Newspaper vendors selling the independent daily , Newsday, in Harare were on Monday 7 January 2011, attacked by demonstrators' who were part of a ZANU PF youth demonstration against what they dubbed 'slow implementation of indigenisation policies' in the country.

The demonstration which was allegedly cleared by the police who deployed their personnel to man the march that was to be held from the ZANU PF Harare Province offices to the Town House turned rowdy and saw the looting and attack on business premises in the city.

According to the Newsday, a number of vendors stopped selling copies of the paper while others sold them in hiding after a number of them were assaulted or had copies of the paper confiscated or destroyed. The paper alleges that the youth said the Newsday was anti government and anti-ZANU PF.

The attack comes less than a month after soldiers from 42 infantry Battalion in Gutu allegedly banned vendors from selling Masvingo province weekly independent newspaper, The Mirror, after it published a story alleging that army personnel had beaten up people at Mupandawana growth point on Christmas Eve.

MISA-Zimbabwe position

MISA-Zimbabwe views the continued destroying of licensed newspapers as an attack to freedom of expression and the citizens of Zimbabwe's right to access information as outlined in the Windhoek and the Banjul Declaration.

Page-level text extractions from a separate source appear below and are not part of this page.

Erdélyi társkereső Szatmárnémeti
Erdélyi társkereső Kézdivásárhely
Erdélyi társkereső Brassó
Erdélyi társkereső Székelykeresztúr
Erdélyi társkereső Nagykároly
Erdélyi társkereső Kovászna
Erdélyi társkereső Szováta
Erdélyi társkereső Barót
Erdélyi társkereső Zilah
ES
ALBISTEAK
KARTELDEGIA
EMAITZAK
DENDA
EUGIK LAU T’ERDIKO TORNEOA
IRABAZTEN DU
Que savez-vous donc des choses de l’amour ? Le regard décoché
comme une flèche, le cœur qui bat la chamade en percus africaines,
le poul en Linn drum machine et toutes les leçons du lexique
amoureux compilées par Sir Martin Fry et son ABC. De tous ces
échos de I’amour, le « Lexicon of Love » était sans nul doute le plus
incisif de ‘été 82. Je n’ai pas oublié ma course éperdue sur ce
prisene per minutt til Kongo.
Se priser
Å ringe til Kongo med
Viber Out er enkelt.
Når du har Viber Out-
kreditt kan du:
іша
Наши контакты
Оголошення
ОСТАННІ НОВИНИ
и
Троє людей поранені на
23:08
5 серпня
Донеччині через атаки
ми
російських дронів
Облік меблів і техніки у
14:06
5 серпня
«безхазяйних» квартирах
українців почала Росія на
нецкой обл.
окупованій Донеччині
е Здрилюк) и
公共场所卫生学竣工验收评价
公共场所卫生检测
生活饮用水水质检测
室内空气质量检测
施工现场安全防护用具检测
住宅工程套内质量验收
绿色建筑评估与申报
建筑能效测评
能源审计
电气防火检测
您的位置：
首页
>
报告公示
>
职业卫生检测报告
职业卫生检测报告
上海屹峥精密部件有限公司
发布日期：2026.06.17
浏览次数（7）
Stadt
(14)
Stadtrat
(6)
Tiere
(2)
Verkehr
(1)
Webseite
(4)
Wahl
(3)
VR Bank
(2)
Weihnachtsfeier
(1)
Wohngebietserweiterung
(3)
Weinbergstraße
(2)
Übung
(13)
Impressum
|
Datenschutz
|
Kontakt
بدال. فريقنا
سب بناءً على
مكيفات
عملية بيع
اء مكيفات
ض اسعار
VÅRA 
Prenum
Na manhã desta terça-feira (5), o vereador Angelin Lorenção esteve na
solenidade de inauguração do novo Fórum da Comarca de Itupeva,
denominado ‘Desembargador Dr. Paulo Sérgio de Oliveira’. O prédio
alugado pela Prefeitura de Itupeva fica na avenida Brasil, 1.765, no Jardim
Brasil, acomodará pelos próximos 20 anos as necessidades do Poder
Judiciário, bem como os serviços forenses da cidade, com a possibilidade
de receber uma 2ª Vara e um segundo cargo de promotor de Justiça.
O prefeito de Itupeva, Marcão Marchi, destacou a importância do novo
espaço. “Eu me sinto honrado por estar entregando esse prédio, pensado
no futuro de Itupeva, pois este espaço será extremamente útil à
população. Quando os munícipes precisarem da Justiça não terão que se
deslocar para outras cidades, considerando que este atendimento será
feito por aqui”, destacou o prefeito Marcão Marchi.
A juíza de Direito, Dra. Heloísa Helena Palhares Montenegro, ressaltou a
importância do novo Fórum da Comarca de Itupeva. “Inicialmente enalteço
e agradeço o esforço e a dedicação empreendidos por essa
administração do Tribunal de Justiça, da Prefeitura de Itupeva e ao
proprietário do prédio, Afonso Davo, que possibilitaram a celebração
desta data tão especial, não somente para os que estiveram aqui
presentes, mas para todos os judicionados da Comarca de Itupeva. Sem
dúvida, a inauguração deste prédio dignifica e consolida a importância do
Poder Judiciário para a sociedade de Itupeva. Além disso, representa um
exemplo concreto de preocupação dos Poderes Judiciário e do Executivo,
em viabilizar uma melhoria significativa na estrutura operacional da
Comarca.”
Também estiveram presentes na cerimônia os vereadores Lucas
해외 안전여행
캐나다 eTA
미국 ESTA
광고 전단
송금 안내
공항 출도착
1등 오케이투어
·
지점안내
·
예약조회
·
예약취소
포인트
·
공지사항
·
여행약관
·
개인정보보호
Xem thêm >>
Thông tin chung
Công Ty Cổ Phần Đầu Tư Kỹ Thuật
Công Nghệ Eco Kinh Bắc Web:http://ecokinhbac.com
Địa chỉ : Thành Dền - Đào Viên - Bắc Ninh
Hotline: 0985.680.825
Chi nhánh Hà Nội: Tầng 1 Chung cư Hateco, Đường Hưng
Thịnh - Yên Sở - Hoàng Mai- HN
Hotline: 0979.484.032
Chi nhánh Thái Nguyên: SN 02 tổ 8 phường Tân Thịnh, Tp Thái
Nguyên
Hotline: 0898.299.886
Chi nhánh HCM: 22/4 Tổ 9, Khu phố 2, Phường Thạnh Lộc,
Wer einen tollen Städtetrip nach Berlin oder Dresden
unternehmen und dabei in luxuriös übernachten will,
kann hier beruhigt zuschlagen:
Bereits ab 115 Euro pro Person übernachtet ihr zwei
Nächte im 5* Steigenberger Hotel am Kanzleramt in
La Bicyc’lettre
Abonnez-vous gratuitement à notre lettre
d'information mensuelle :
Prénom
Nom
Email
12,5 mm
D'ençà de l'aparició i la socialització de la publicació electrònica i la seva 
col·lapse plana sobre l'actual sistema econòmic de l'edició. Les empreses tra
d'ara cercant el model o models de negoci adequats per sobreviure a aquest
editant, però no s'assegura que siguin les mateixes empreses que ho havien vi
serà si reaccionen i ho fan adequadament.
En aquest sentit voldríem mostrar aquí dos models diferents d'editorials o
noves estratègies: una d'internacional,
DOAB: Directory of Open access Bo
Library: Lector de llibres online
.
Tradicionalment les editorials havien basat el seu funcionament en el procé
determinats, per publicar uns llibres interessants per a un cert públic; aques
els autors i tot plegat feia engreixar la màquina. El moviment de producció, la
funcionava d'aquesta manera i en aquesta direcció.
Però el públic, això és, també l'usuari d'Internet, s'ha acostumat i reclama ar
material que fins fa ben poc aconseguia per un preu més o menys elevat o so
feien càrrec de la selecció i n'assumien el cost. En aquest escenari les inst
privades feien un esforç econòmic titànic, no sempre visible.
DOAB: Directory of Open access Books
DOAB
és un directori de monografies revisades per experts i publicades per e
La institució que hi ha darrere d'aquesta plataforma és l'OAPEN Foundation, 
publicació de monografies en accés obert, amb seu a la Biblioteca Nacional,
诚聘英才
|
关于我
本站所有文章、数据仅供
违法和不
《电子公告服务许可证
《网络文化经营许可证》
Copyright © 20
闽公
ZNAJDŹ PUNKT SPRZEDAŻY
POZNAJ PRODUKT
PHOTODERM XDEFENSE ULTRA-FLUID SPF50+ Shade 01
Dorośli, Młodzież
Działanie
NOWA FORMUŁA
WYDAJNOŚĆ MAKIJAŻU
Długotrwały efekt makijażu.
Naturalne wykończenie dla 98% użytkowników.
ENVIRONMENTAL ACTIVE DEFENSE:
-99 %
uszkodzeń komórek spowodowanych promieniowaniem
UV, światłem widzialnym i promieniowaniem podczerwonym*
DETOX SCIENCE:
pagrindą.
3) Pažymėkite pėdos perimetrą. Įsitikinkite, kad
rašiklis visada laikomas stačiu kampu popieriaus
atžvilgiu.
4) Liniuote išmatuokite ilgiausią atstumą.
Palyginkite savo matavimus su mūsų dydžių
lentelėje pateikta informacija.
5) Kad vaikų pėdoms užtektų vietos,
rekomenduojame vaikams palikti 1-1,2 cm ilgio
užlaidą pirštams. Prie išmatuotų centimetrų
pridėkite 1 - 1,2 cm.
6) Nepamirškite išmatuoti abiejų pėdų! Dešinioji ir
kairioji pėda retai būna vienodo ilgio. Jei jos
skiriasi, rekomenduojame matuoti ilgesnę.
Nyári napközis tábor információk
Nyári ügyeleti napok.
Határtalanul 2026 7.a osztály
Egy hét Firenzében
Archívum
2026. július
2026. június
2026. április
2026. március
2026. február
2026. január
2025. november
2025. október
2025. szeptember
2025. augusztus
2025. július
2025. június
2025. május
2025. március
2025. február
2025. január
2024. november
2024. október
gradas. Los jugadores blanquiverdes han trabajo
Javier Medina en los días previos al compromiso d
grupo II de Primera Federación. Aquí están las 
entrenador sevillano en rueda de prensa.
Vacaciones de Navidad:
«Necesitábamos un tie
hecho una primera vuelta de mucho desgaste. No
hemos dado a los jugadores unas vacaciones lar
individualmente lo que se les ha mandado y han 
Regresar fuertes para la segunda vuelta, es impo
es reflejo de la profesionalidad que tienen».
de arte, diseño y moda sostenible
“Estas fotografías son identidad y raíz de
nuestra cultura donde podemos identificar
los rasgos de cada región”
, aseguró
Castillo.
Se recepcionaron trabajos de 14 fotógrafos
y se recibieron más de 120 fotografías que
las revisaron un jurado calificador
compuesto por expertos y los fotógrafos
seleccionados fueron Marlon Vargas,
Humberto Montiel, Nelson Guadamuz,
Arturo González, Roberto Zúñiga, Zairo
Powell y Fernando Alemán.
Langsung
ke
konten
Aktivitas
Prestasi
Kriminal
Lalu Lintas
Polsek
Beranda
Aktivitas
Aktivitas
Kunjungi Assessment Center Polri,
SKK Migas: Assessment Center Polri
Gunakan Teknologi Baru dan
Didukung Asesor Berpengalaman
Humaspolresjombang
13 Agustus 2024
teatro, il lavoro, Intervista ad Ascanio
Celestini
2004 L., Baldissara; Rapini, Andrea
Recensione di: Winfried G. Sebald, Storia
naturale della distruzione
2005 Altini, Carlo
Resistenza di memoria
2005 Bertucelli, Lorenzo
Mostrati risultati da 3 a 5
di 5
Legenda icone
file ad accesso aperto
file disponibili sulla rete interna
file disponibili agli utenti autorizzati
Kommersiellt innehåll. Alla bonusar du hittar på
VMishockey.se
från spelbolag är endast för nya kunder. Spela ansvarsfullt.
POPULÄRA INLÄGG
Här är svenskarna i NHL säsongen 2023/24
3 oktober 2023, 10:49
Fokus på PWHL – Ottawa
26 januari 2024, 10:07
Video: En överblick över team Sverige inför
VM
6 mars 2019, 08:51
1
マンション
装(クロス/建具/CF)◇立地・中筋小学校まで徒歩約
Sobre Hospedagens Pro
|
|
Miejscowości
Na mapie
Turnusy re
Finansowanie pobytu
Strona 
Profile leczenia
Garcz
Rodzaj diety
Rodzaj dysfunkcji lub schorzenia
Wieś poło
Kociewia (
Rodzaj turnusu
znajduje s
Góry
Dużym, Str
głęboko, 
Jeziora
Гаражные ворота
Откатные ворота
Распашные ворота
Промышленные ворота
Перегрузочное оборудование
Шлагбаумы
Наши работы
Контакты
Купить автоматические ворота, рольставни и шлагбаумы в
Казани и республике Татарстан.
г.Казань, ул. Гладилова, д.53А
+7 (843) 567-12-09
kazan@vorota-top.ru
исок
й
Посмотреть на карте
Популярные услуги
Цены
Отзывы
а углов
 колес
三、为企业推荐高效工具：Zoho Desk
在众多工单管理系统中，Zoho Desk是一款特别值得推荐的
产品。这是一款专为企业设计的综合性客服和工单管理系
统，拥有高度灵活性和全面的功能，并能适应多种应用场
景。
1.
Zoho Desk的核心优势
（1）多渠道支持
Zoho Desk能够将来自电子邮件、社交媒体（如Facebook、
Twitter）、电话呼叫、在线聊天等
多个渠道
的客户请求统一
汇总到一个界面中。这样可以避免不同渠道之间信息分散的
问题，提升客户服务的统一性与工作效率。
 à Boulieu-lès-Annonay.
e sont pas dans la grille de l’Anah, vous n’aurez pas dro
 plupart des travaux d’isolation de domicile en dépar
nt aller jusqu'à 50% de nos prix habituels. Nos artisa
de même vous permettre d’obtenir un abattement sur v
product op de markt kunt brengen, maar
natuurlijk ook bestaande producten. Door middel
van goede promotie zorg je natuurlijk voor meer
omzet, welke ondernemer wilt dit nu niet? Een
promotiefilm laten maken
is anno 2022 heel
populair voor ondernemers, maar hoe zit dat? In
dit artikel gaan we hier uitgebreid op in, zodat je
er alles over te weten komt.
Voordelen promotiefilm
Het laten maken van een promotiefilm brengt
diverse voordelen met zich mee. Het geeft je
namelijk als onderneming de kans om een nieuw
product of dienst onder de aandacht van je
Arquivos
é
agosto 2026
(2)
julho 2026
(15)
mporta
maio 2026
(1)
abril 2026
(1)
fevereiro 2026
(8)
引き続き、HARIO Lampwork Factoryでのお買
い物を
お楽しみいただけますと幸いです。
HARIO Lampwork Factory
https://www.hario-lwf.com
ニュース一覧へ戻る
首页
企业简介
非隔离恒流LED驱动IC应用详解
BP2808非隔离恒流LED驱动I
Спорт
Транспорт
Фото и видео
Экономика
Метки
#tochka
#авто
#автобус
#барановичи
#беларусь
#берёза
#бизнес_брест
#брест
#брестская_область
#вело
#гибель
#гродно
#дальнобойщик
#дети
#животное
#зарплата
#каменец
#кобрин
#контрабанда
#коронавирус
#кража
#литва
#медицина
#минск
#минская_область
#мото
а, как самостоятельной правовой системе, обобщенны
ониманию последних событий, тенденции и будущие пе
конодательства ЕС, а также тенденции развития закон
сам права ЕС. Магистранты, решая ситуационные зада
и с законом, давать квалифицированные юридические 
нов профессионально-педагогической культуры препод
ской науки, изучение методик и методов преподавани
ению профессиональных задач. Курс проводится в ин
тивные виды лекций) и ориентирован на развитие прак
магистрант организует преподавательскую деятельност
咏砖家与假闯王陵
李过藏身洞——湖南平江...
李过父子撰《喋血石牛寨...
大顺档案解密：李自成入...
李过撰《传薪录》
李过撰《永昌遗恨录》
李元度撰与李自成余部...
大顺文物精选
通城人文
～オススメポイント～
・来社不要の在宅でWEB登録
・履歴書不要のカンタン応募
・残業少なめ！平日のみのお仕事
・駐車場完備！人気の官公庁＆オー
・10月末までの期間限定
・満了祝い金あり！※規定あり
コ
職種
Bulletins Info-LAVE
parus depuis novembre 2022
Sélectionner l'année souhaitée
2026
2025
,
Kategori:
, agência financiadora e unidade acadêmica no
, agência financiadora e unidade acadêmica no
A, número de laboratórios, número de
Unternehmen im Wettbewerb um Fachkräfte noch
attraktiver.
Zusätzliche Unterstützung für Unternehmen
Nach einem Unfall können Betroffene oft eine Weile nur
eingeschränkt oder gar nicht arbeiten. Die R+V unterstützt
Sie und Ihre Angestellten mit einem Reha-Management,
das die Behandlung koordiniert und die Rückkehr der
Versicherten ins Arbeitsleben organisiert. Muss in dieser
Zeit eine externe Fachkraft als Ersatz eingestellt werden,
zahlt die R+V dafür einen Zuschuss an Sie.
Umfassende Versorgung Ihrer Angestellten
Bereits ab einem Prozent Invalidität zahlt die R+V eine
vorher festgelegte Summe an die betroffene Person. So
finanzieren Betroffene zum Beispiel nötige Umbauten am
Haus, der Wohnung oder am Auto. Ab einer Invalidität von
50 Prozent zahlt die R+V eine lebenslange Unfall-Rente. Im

MISA-Zimbabwe therefore urgently calls on SADCs' Chairperson and Facilitator to impress upon the country's three main political parties that the media remains an integral part of any democratic political transition processes. Zimbabwe's media plays a critical role in keeping the citizenry informed on the current transitional process and in particular at this juncture, the hyped constitutional referendum and elections. The media should therefore be allowed to operate freely.

In the same light it is imperative that all unlawful arrests of journalists, media workers, ordinary citizens and confiscation of independent press in the exercise of their right to freedom of expression and access to information cease immediately. This can only be achieved through ensuring the government open up the media environment before the holding of such national processes and ensuring the security of the press and persons in this transition is upheld.

MISA-Zimbabwe is also disturbed by the conspicuous silence of the Zimbabwe Media Commission in the face of continued attacks of the media, noting that the ZMC has a role in the transition to ensure the industry's growth rather than the registration function alone. MISA-Zimbabwe therefore impresses on the need to strengthening of the Voluntary Media Council as the most effective mechanism of upholding media ethics in the country as opposed to the statutory regulatory framework.